ジルコンは少量のウランを含み、ウランが放射壊変して鉛になることで数億年から数十億年前の時間を知る「時計」として利用できる重要な鉱物です。天然のジルコンには過去の隕石衝突の痕跡が残されている場合があり、その痕跡がどういった衝撃で残されるのかを知る事で、ジルコンから過去の隕石衝突の規模や年代を推定することができます。

本研究では、ジルコンの衝撃変成挙動を理解するため、強いレーザー光をジルコンに照射して5ナノ秒(1ナノ秒は1億分の1秒)という一瞬の衝撃を与え、その衝撃波がジルコンを超音速で通過する瞬間の結晶構造変化をX線を用いて観察しました。実験はX線自由電子レーザー施設SACLAで行ないました。
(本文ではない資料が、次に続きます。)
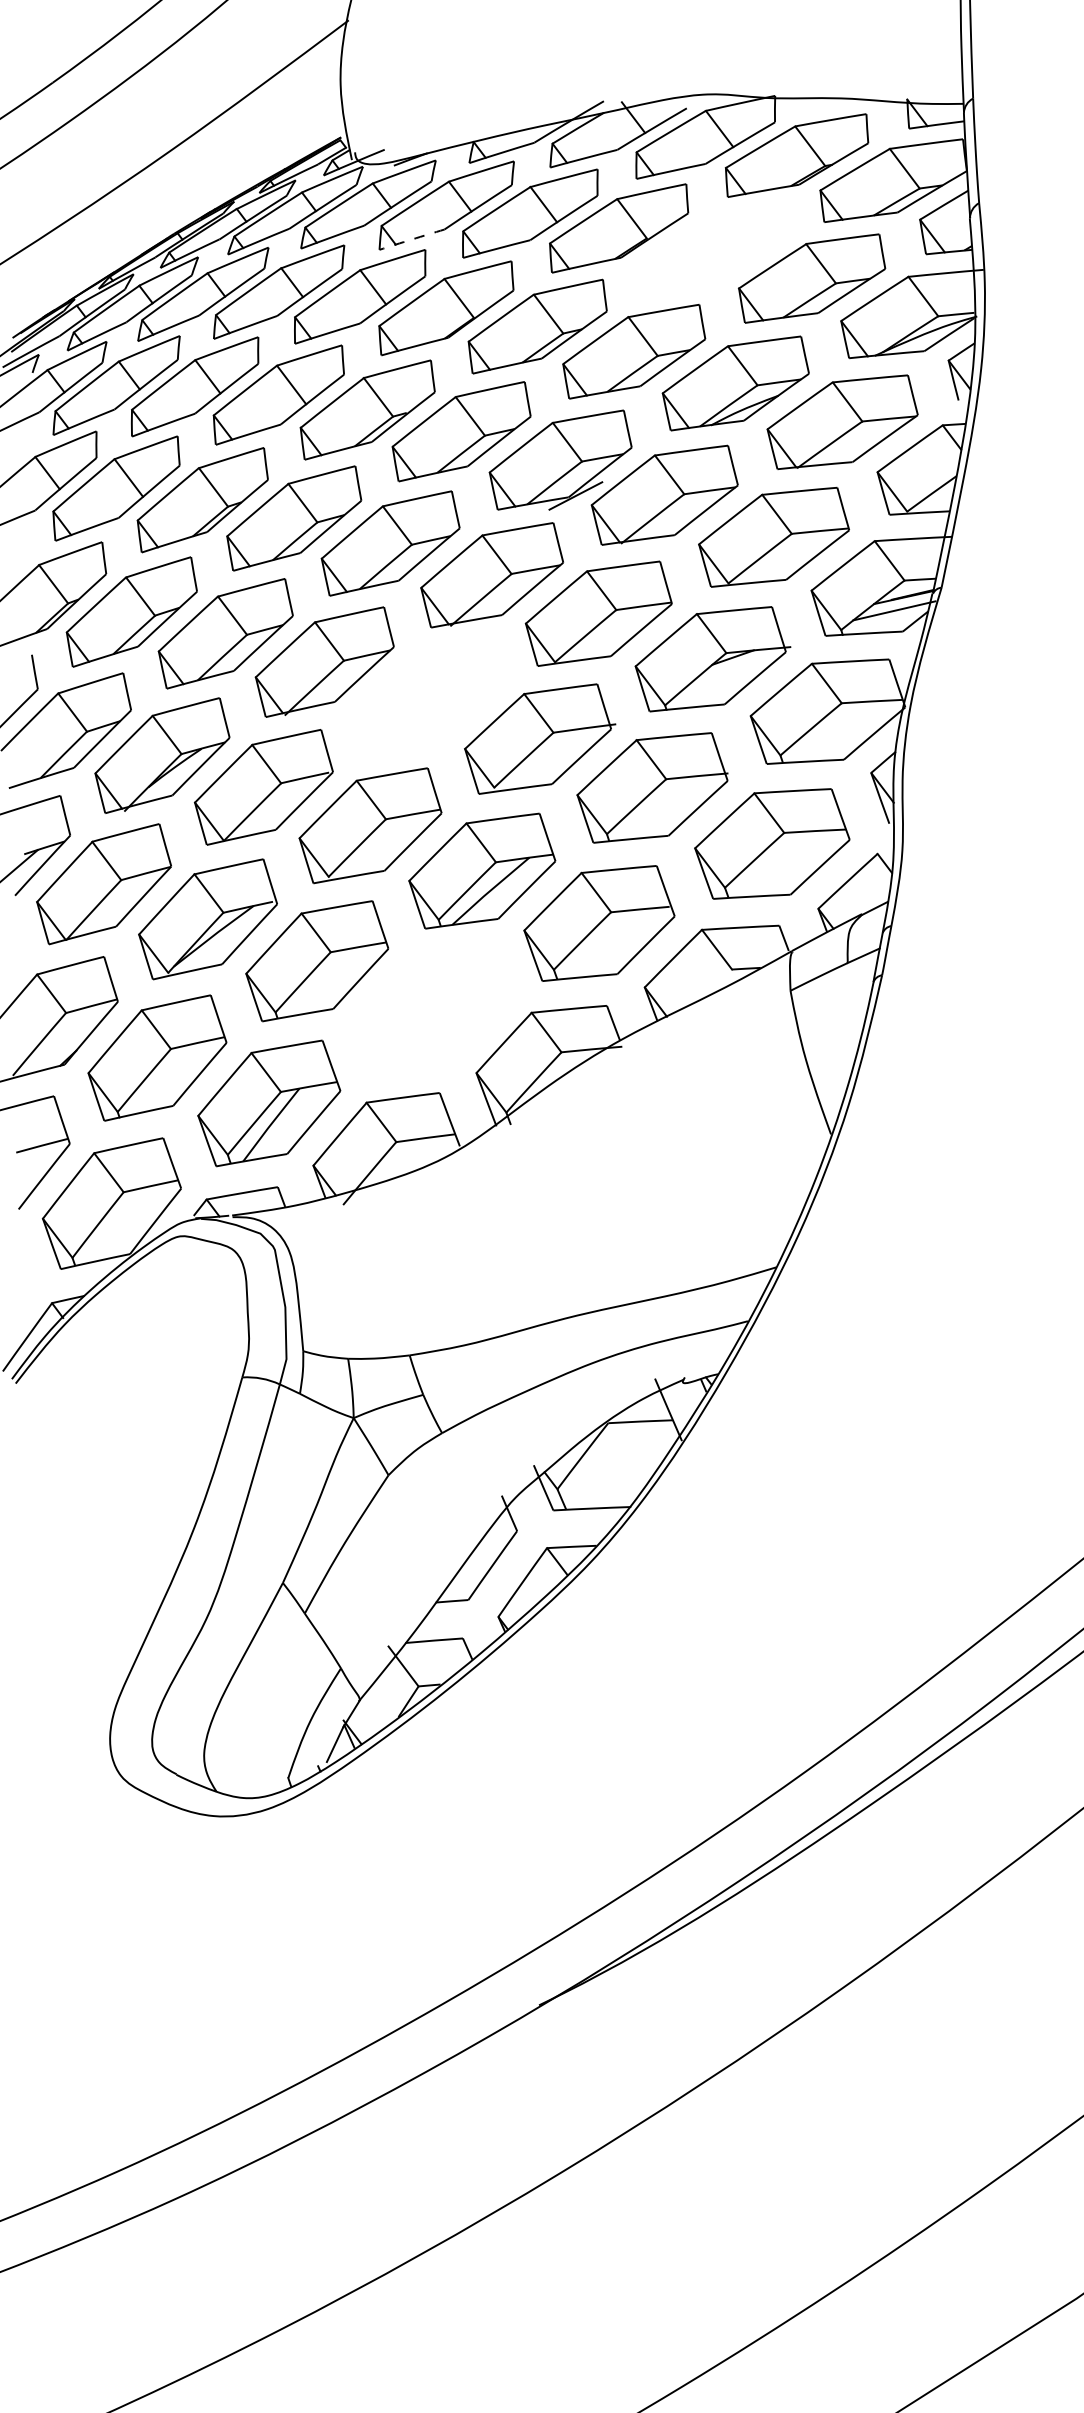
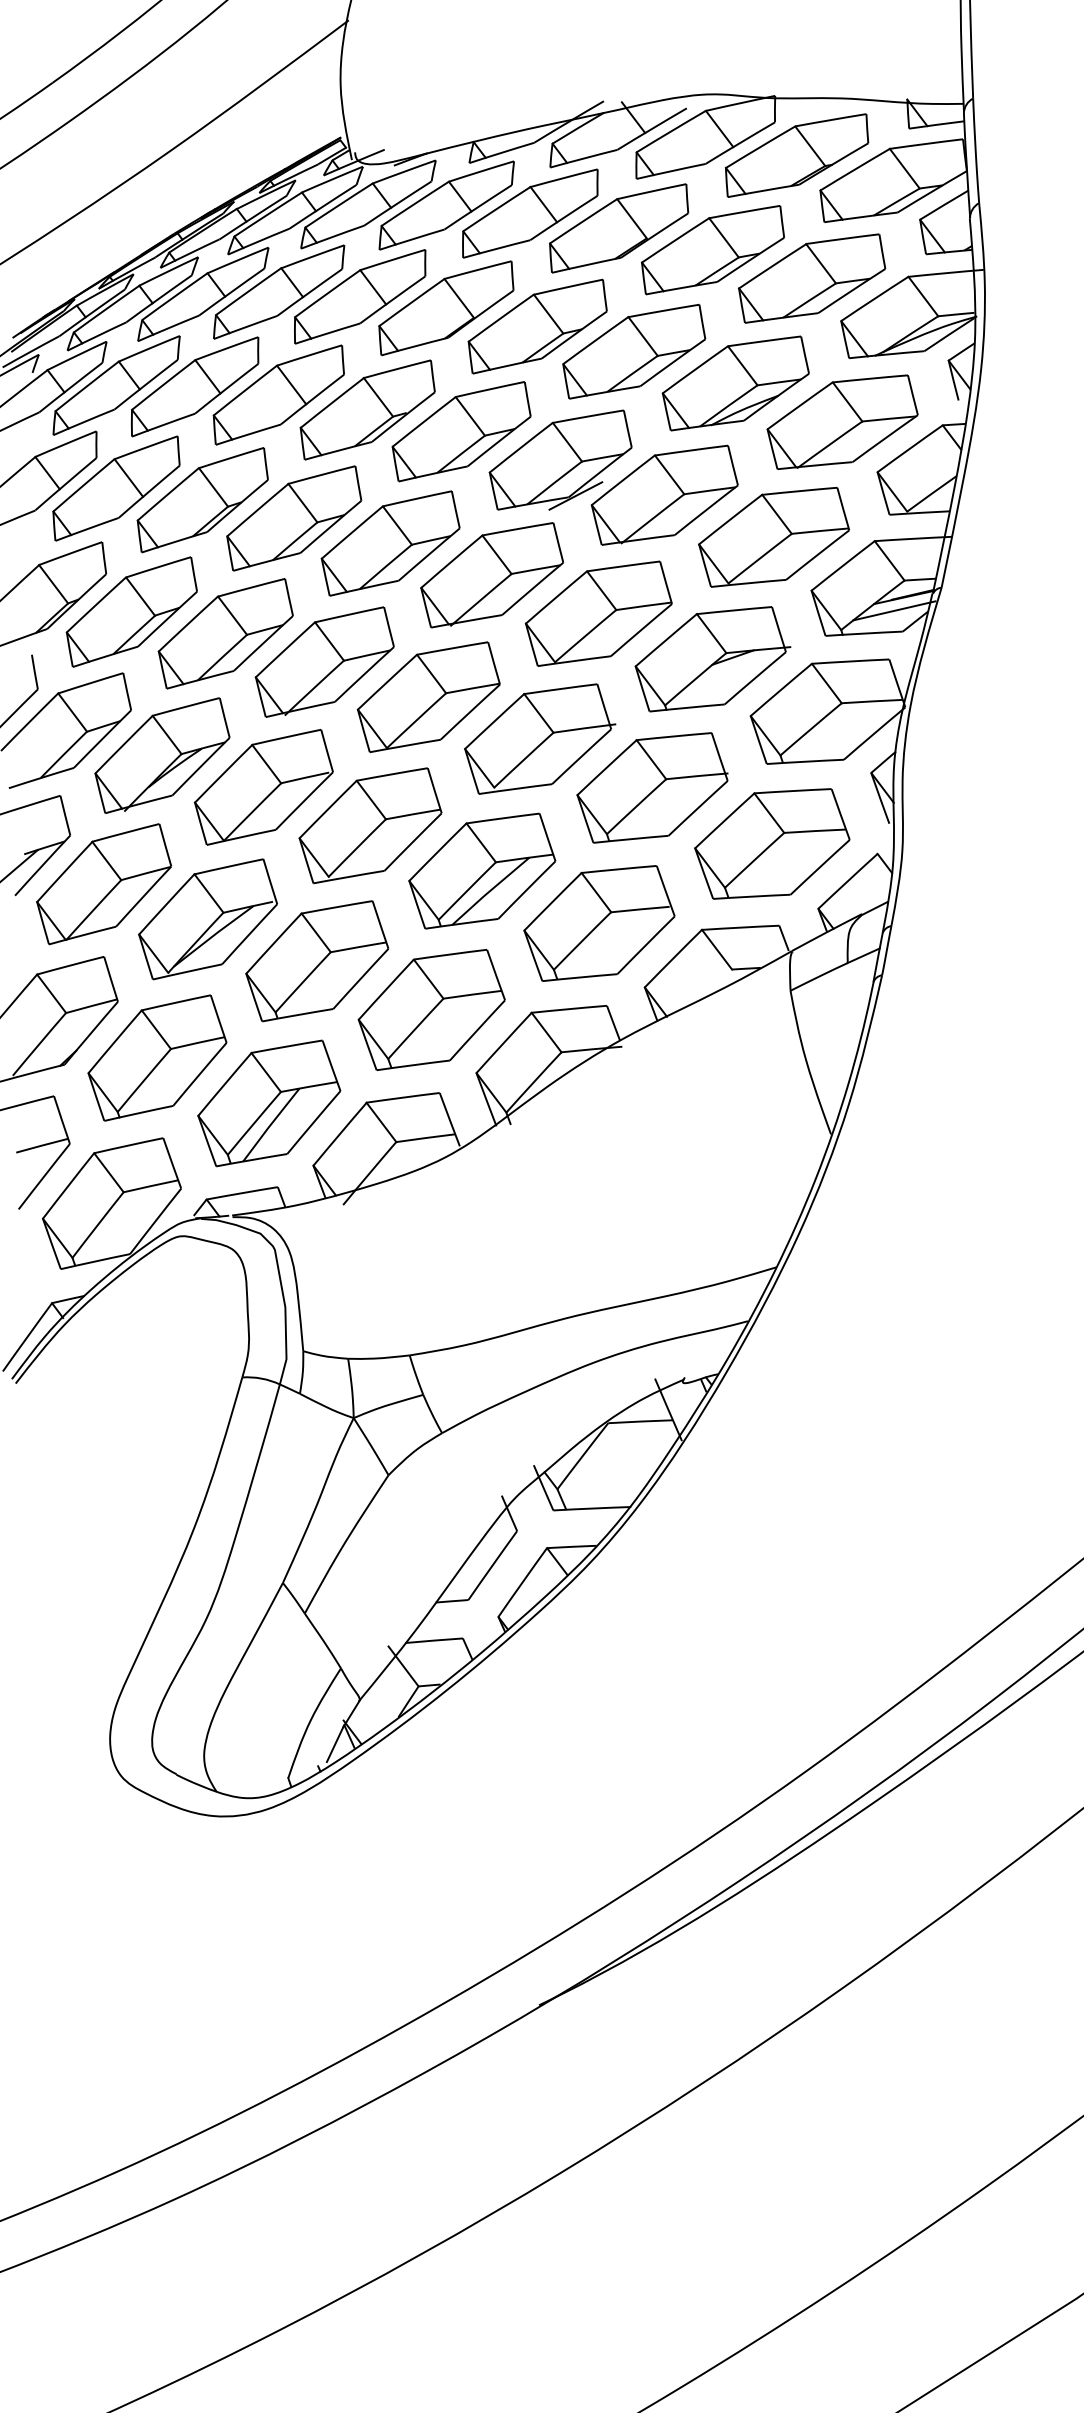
arc at (411, 239): dashed -> solid
part at (712, 250): none -> present
part at (428, 696): none -> present
part at (431, 1009): none -> present
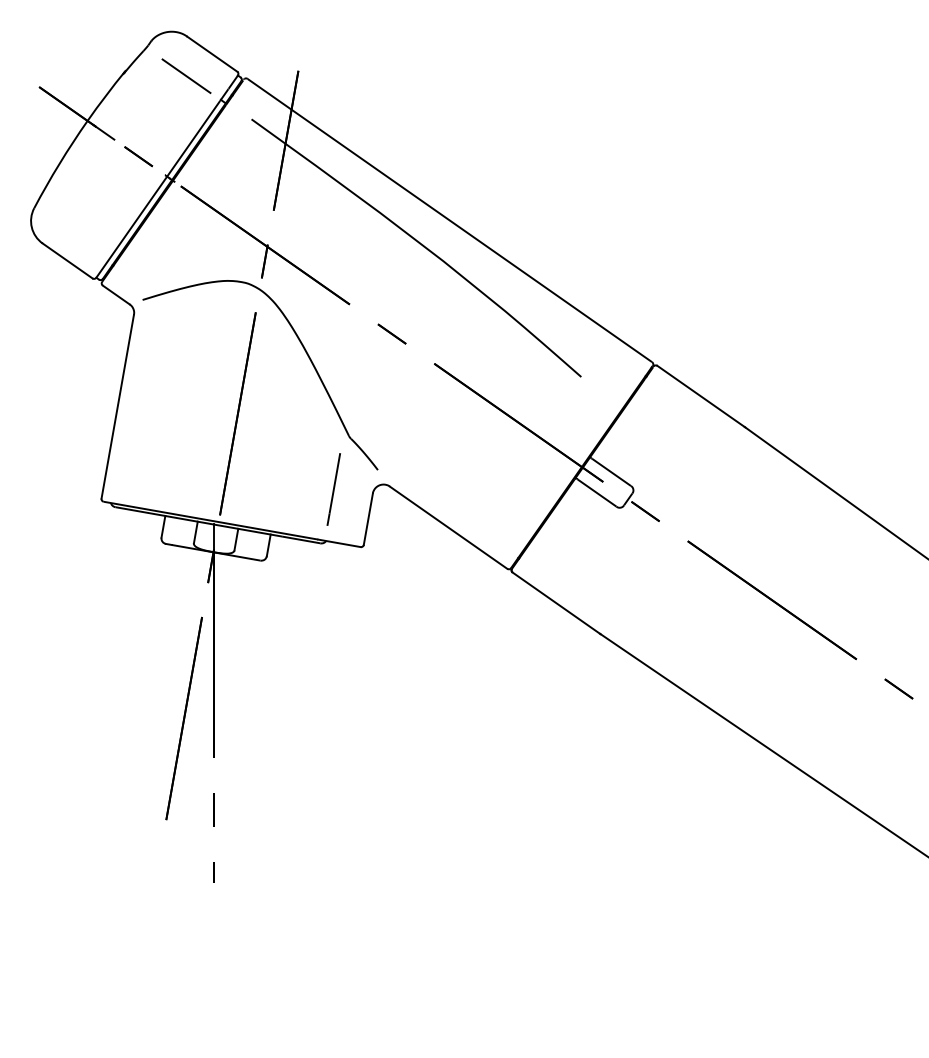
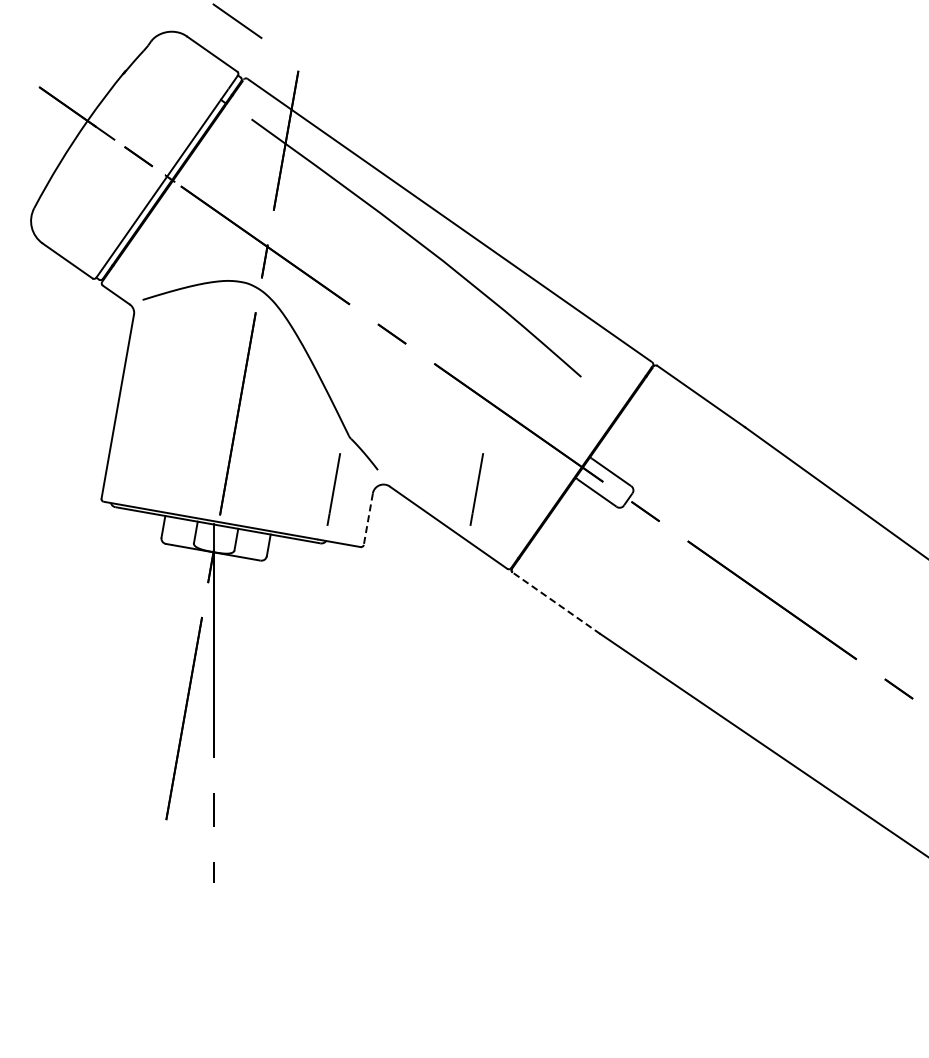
line at (186, 75) position: (186, 75) -> (237, 20)
line at (476, 489): none -> present
line at (368, 519): solid -> dashed
line at (556, 603): solid -> dashed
その結果、衝撃によってジルコンの結晶構造が一瞬で高圧相のレーダイトの構造に変化することが分かりました。また、今回用いた超短時間の衝撃では、従来の衝撃実験や高温高圧実験とは異なり、比較的大きな原子移動が必要である酸化物への分解が起こらないことが分かりました。

Visualization of transformation toughening of zirconia ceramics during dynamic fracture

(ジルコニアセラミックスの動的破壊過程での変態強化機構の直接観察)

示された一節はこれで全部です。